Time and time again, Crump said, candidates have made promises to Black communities that they’ve failed to address once elected.
“Many Blacks who tried to vote or who tried to voice their complaints have given up,” she said. “They do not feel like they can make a difference.”
But Shelton, the Power Coalition leader, said it’s not just Black voters who are apathetic and complacent.
“Black voters certainly had a lot to lose, but we have a bigger issue when the majority of the state sits at home,” she said.
Greater turnout efforts needed
“We typically do canvassing, phone banking, texting,” Shelton said. “We do candidate forums. We do different types of events, like where we work with young people to ride bikes to the polls for early voting.”
Turnout from this election cycle, however, suggests that might not be enough. And those efforts pale in comparison to voter registration and mobilization efforts in other states like Georgia, which has seen a surge in minority and other voter turnout over the last decade.
Efforts to increase voter turnout in Georgia also include canvassing, phone banking and texting, bolstered by Georgia’s large number of civic engagement groups. There are more than 30 voter registration and education organizations in Georgia, according to Cause IQ, compared to nine in Louisiana.
Additionally, Georgia voters participate in events like voter rallies, registration drives and parties to get people to the polls.
Wilson said he has not witnessed that kind of “aggressive, active canvassing” in Louisiana. But Gov. John Bel Edwards’ reelection victory in 2019 suggests that type of canvassing might be what’s needed for a Democrat to win in Louisiana.
After failing to win outright in the primary election in 2019, Edwards’ campaign team focused on increasing his support from Black residents by visiting churches and locating residents who had voted in the 2018 midterm elections but had not voted in the 2019 primary.

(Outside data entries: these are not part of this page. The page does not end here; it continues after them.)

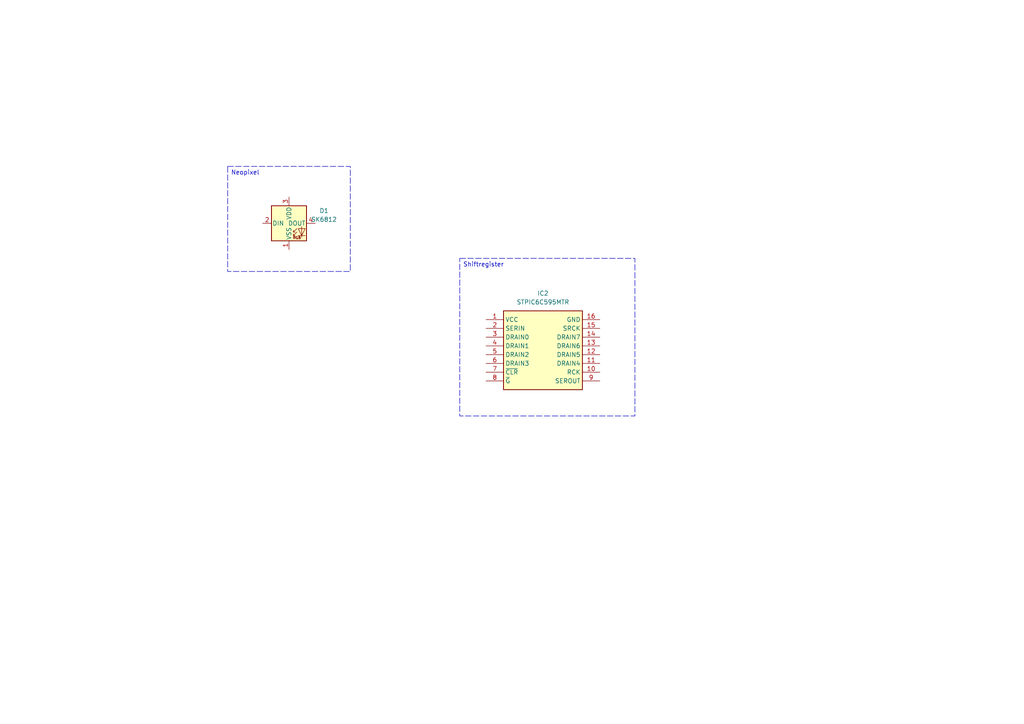
<source format=kicad_sch>
(kicad_sch (version 20230121) (generator eeschema)

  (uuid cd3dca54-eee4-4e56-bebf-acc567be0d2f)

  (paper "A4")

  


  (text_box "Shiftregister"
    (at 133.35 74.93 0) (size 50.8 45.72)
    (stroke (width 0) (type dash))
    (fill (type none))
    (effects (font (size 1.27 1.27)) (justify left top))
    (uuid 2388f228-f4d7-43e8-a6fa-102a43fb721e)
  )
  (text_box "Neopixel"
    (at 66.04 48.26 0) (size 35.56 30.48)
    (stroke (width 0) (type dash))
    (fill (type none))
    (effects (font (size 1.27 1.27)) (justify left top))
    (uuid 94ba0f9e-b16c-47ee-b8a5-656045d5710d)
  )

  (symbol (lib_id "SamacSys_Parts:STPIC6C595MTR") (at 140.97 92.71 0) (unit 1)
    (in_bom yes) (on_board yes) (dnp no) (fields_autoplaced)
    (uuid 09bed81e-7233-4af8-87b4-a1f597ab462e)
    (property "Reference" "IC2" (at 157.48 85.09 0)
      (effects (font (size 1.27 1.27)))
    )
    (property "Value" "STPIC6C595MTR" (at 157.48 87.63 0)
      (effects (font (size 1.27 1.27)))
    )
    (property "Footprint" "SOIC127P600X175-16N" (at 170.18 187.63 0)
      (effects (font (size 1.27 1.27)) (justify left top) hide)
    )
    (property "Datasheet" "https://www.st.com/resource/en/datasheet/stpic6c595.pdf" (at 170.18 287.63 0)
      (effects (font (size 1.27 1.27)) (justify left top) hide)
    )
    (property "Height" "1.75" (at 170.18 487.63 0)
      (effects (font (size 1.27 1.27)) (justify left top) hide)
    )
    (property "Manufacturer_Name" "STMicroelectronics" (at 170.18 587.63 0)
      (effects (font (size 1.27 1.27)) (justify left top) hide)
    )
    (property "Manufacturer_Part_Number" "STPIC6C595MTR" (at 170.18 687.63 0)
      (effects (font (size 1.27 1.27)) (justify left top) hide)
    )
    (property "Mouser Part Number" "511-STPIC6C595MTR" (at 170.18 787.63 0)
      (effects (font (size 1.27 1.27)) (justify left top) hide)
    )
    (property "Mouser Price/Stock" "https://www.mouser.co.uk/ProductDetail/STMicroelectronics/STPIC6C595MTR?qs=w3gjcs3NwcgP4BoIb%252B0GuQ%3D%3D" (at 170.18 887.63 0)
      (effects (font (size 1.27 1.27)) (justify left top) hide)
    )
    (property "Arrow Part Number" "STPIC6C595MTR" (at 170.18 987.63 0)
      (effects (font (size 1.27 1.27)) (justify left top) hide)
    )
    (property "Arrow Price/Stock" "https://www.arrow.com/en/products/stpic6c595mtr/stmicroelectronics?region=nac" (at 170.18 1087.63 0)
      (effects (font (size 1.27 1.27)) (justify left top) hide)
    )
    (pin "10" (uuid 0e813183-7e9c-4f7d-8932-186abec3d158))
    (pin "12" (uuid b093f18c-bb00-4f4c-b76c-e8e08238634e))
    (pin "7" (uuid c594e1b6-5268-47a0-921f-da5c6661a532))
    (pin "16" (uuid a72e03d0-7cfc-46ef-a5be-44b6f7b00011))
    (pin "3" (uuid 4dfa1b0d-26f4-494a-aa8c-e40c4ed89e0f))
    (pin "8" (uuid 99471644-ef29-4c06-9d8c-3239fb4acb6d))
    (pin "6" (uuid bbb39fe5-ac7f-414b-b7bf-4b08cbd83461))
    (pin "1" (uuid 38091b1a-c451-4e69-bbf3-9f39baad4e9f))
    (pin "13" (uuid 7becb86e-7d41-4c87-accd-033c5c4a8671))
    (pin "14" (uuid 26d69f63-715c-4ab7-8049-d122e5da301a))
    (pin "2" (uuid 92af8fea-f890-4e3b-beae-a0a4164007a2))
    (pin "9" (uuid 7b12847b-8dfd-4711-acf8-db56e2477b85))
    (pin "4" (uuid 2507282d-0e72-429f-827e-268108c307a0))
    (pin "15" (uuid 1bca3aba-8a76-4048-b320-9e6293c37bcc))
    (pin "11" (uuid 740f6c51-eb69-45db-b7be-006cc0f0a711))
    (pin "5" (uuid 7c3744cf-aad0-43d6-b3c9-952fde1ee08d))
    (instances
      (project "FRDM-MCXx_Shield"
        (path "/bffc27af-f9e0-4cc8-b5dc-88d2faf26a17/c2816d8d-ff46-44f3-8c3d-255f6d180fc9"
          (reference "IC2") (unit 1)
        )
      )
    )
  )

  (symbol (lib_id "LED:SK6812") (at 83.82 64.77 0) (unit 1)
    (in_bom yes) (on_board yes) (dnp no) (fields_autoplaced)
    (uuid 5e63af00-e508-4070-b7cc-9b94e4fb18cd)
    (property "Reference" "D1" (at 93.98 61.1221 0)
      (effects (font (size 1.27 1.27)))
    )
    (property "Value" "SK6812" (at 93.98 63.6621 0)
      (effects (font (size 1.27 1.27)))
    )
    (property "Footprint" "LED_SMD:LED_SK6812_PLCC4_5.0x5.0mm_P3.2mm" (at 85.09 72.39 0)
      (effects (font (size 1.27 1.27)) (justify left top) hide)
    )
    (property "Datasheet" "https://cdn-shop.adafruit.com/product-files/1138/SK6812+LED+datasheet+.pdf" (at 86.36 74.295 0)
      (effects (font (size 1.27 1.27)) (justify left top) hide)
    )
    (pin "2" (uuid 4fc5cfa3-4239-45a0-b858-0cc27a90041c))
    (pin "4" (uuid 880c67ef-0a8e-4a0a-8ffb-7810e1e4b4c6))
    (pin "1" (uuid 52e80148-d0f8-41a1-8780-4ebc4c998465))
    (pin "3" (uuid 879a435e-da3d-4966-a318-e74dc48628f8))
    (instances
      (project "FRDM-MCXx_Shield"
        (path "/bffc27af-f9e0-4cc8-b5dc-88d2faf26a17/c2816d8d-ff46-44f3-8c3d-255f6d180fc9"
          (reference "D1") (unit 1)
        )
      )
    )
  )
)

</source>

Then they sent fellow churchgoers and neighbors to knock on their doors to motivate them to vote in the general election. They also used phone banking and other methods of voter outreach.
To overcome voter apathy, State Rep. Tammy Phelps, D-Shreveport, emphasized the importance of “connecting with the community on a personal level.” She said it is important to make sure that voters know candidates care and can see their faces.
Wilson agreed, adding that it’s important to tap into “grassroots tabletop issues,” like health care and living costs.
“I think they have to understand that their voice matters in terms of public policy,” Wilson said. “If they don't see themselves in the outcome of the election, then obviously they will not have the interest.”
Wilson and other leaders emphasized a need to engage voters beyond the typical four-month election cycle.
Progressive Democrats also blame the Louisiana Democratic Party for failing to do enough to turn out voters, and they are pushing for a change in leadership. Davante Lewis, a public service commissioner who is considering running for state party chairman, said leaders have to keep voters engaged at all times.
“You can’t stop,” he said. “That’s how you build momentum and get a movement going.”